Using SQL strings with Ibis

While Ibis goes to great lengths to help you avoid the problems associated with hand-building raw SQL strings, there are few use cases where you may need to use SQL strings in your Ibis code:

You’re porting a large amount of existing code and need to get it working quickly without rewriting it all to ibis expressions
You need to access functionality that isn’t yet available in a public Ibis API
You need to access functionality that may never exist in Ibis, such as extremely backend-specific DDL.
You’re in a flow state and you can’t be bothered to figure out how the SQL your brain generates is spelled in Ibis.

For these situations and others, Ibis has you covered.

Setup

We’ll use DuckDB to illustrate the concepts here, but the ideas and code generalize to other SQL backends.

import ibis
from ibis import _

ibis.options.interactive = True

con = ibis.connect("duckdb://")

t = ibis.examples.penguins.fetch(backend=con, table_name="penguins")

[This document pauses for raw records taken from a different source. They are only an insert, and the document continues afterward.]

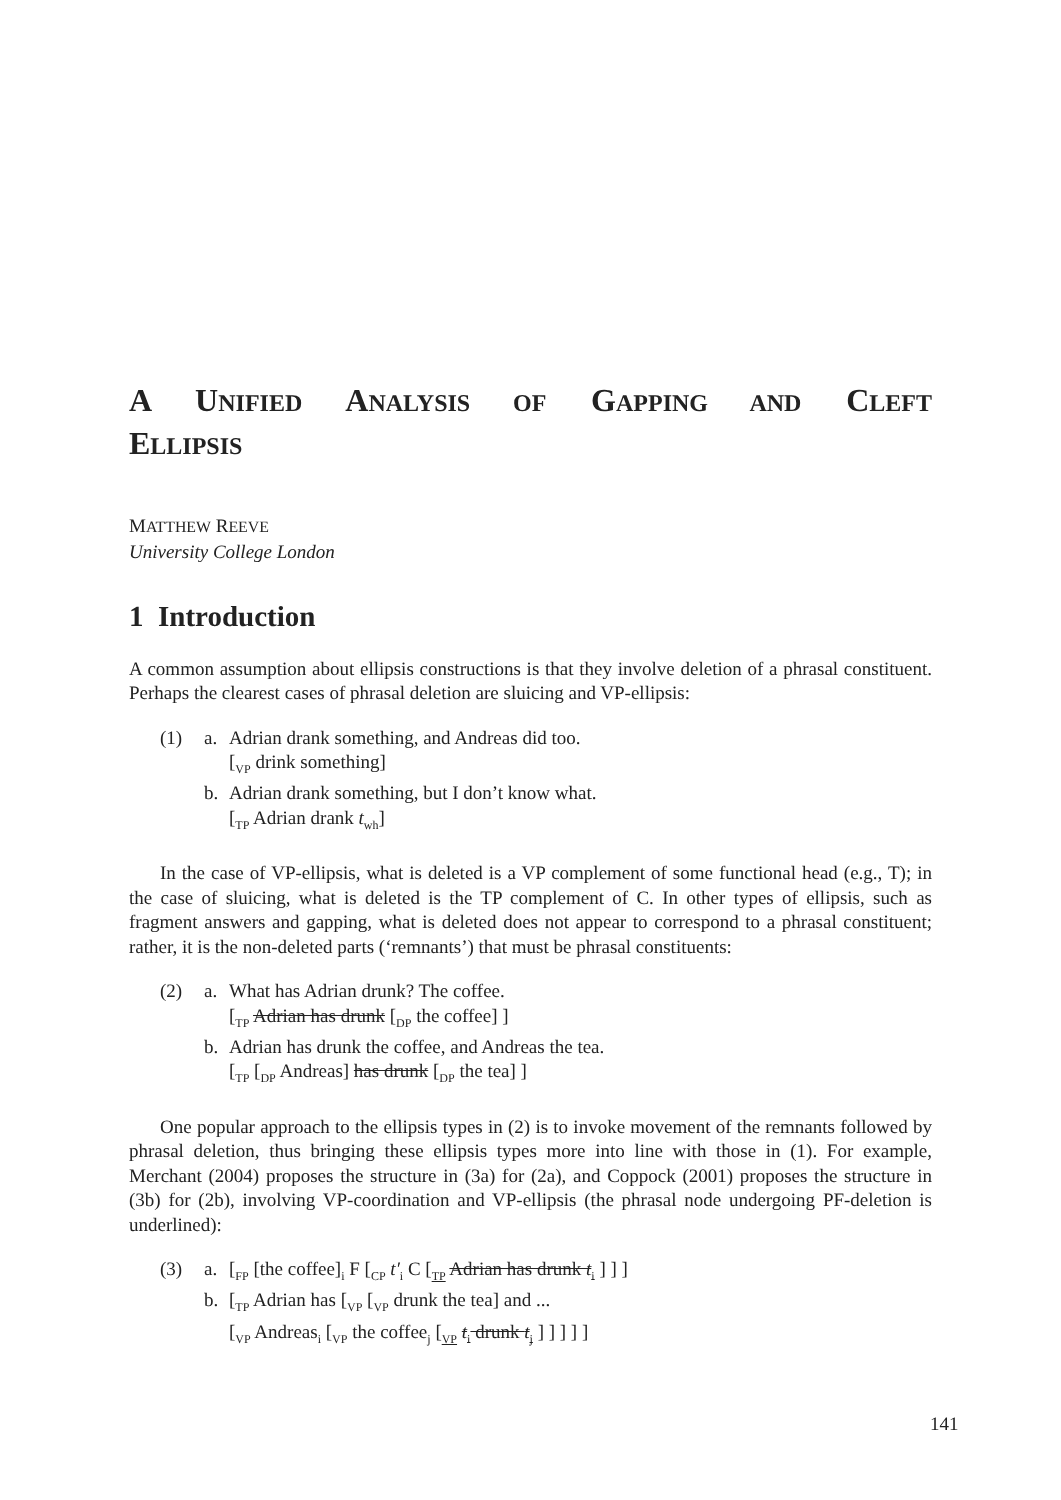A UNIFIED ANALYSIS OF GAPPING AND CLEFT
ELLIPSIS
MATTHEW REEVE
University College London
1 Introduction
A common assumption about ellipsis constructions is that they involve deletion of a phrasal constituent. Perhaps the clearest cases of phrasal deletion are sluicing and VP-ellipsis:
(1) a. Adrian drank something, and Andreas did too.
[<sub>VP</sub> drink something]
b. Adrian drank something, but I don’t know what.
[<sub>TP</sub> Adrian drank t<sub>wh</sub>]
In the case of VP-ellipsis, what is deleted is a VP complement of some functional head (e.g., T); in the case of sluicing, what is deleted is the TP complement of C. In other types of ellipsis, such as fragment answers and gapping, what is deleted does not appear to correspond to a phrasal constituent; rather, it is the non-deleted parts (‘remnants’) that must be phrasal constituents:
(2) a. What has Adrian drunk? The coffee.
[<sub>TP</sub> Adrian has drunk [<sub>DP</sub> the coffee] ]
b. Adrian has drunk the coffee, and Andreas the tea.
[<sub>TP</sub> [<sub>DP</sub> Andreas] has drunk [<sub>DP</sub> the tea] ]
One popular approach to the ellipsis types in (2) is to invoke movement of the remnants followed by phrasal deletion, thus bringing these ellipsis types more into line with those in (1). For example, Merchant (2004) proposes the structure in (3a) for (2a), and Coppock (2001) proposes the structure in (3b) for (2b), involving VP-coordination and VP-ellipsis (the phrasal node undergoing PF-deletion is underlined):
(3) a. [<sub>FP</sub> [the coffee]<sub>i</sub> F [<sub>CP</sub> t′<sub>i</sub> C [<sub>TP</sub> Adrian has drunk t<sub>i</sub> ] ] ]
b. [<sub>TP</sub> Adrian has [<sub>VP</sub> [<sub>VP</sub> drunk the tea] and ...
[<sub>VP</sub> Andreas<sub>i</sub> [<sub>VP</sub> the coffee<sub>j</sub> [<sub>VP</sub> t<sub>i</sub> drunk t<sub>j</sub> ] ] ] ] ]
141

1: Connect to an in-memory DuckDB database
2: Read in the penguins example with our DuckDB database, and name it penguins

`Table.sql`

At the highest level there’s the Table.sql method. This method allows you to run arbitrary SELECT statements against a table expression:

t.sql("SELECT * FROM penguins")

┏━━━━━━━━━┳━━━━━━━━━━━┳━━━━━━━━━━━━━━━━┳━━━━━━━━━━━━━━━┳━━━━━━━━━━━━━━━━━━━┳━━━━━━━━━━━━━┳━━━━━━━━┳━━━━━━━┓
┃ species ┃ island    ┃ bill_length_mm ┃ bill_depth_mm ┃ flipper_length_mm ┃ body_mass_g ┃ sex    ┃ year  ┃
┡━━━━━━━━━╇━━━━━━━━━━━╇━━━━━━━━━━━━━━━━╇━━━━━━━━━━━━━━━╇━━━━━━━━━━━━━━━━━━━╇━━━━━━━━━━━━━╇━━━━━━━━╇━━━━━━━┩
│ string  │ string    │ float64        │ float64       │ int64             │ int64       │ string │ int64 │
├─────────┼───────────┼────────────────┼───────────────┼───────────────────┼─────────────┼────────┼───────┤
│ Adelie  │ Torgersen │           39.1 │          18.7 │               181 │        3750 │ male   │  2007 │
│ Adelie  │ Torgersen │           39.5 │          17.4 │               186 │        3800 │ female │  2007 │
│ Adelie  │ Torgersen │           40.3 │          18.0 │               195 │        3250 │ female │  2007 │
│ Adelie  │ Torgersen │           NULL │          NULL │              NULL │        NULL │ NULL   │  2007 │
│ Adelie  │ Torgersen │           36.7 │          19.3 │               193 │        3450 │ female │  2007 │
│ Adelie  │ Torgersen │           39.3 │          20.6 │               190 │        3650 │ male   │  2007 │
│ Adelie  │ Torgersen │           38.9 │          17.8 │               181 │        3625 │ female │  2007 │
│ Adelie  │ Torgersen │           39.2 │          19.6 │               195 │        4675 │ male   │  2007 │
│ Adelie  │ Torgersen │           34.1 │          18.1 │               193 │        3475 │ NULL   │  2007 │
│ Adelie  │ Torgersen │           42.0 │          20.2 │               190 │        4250 │ NULL   │  2007 │
│ …       │ …         │              … │             … │                 … │           … │ …      │     … │
└─────────┴───────────┴────────────────┴───────────────┴───────────────────┴─────────────┴────────┴───────┘

Now, SELECT * on a table expressions is not particularly useful and in fact is a bit wasteful: there’s no need to reselect a table expression.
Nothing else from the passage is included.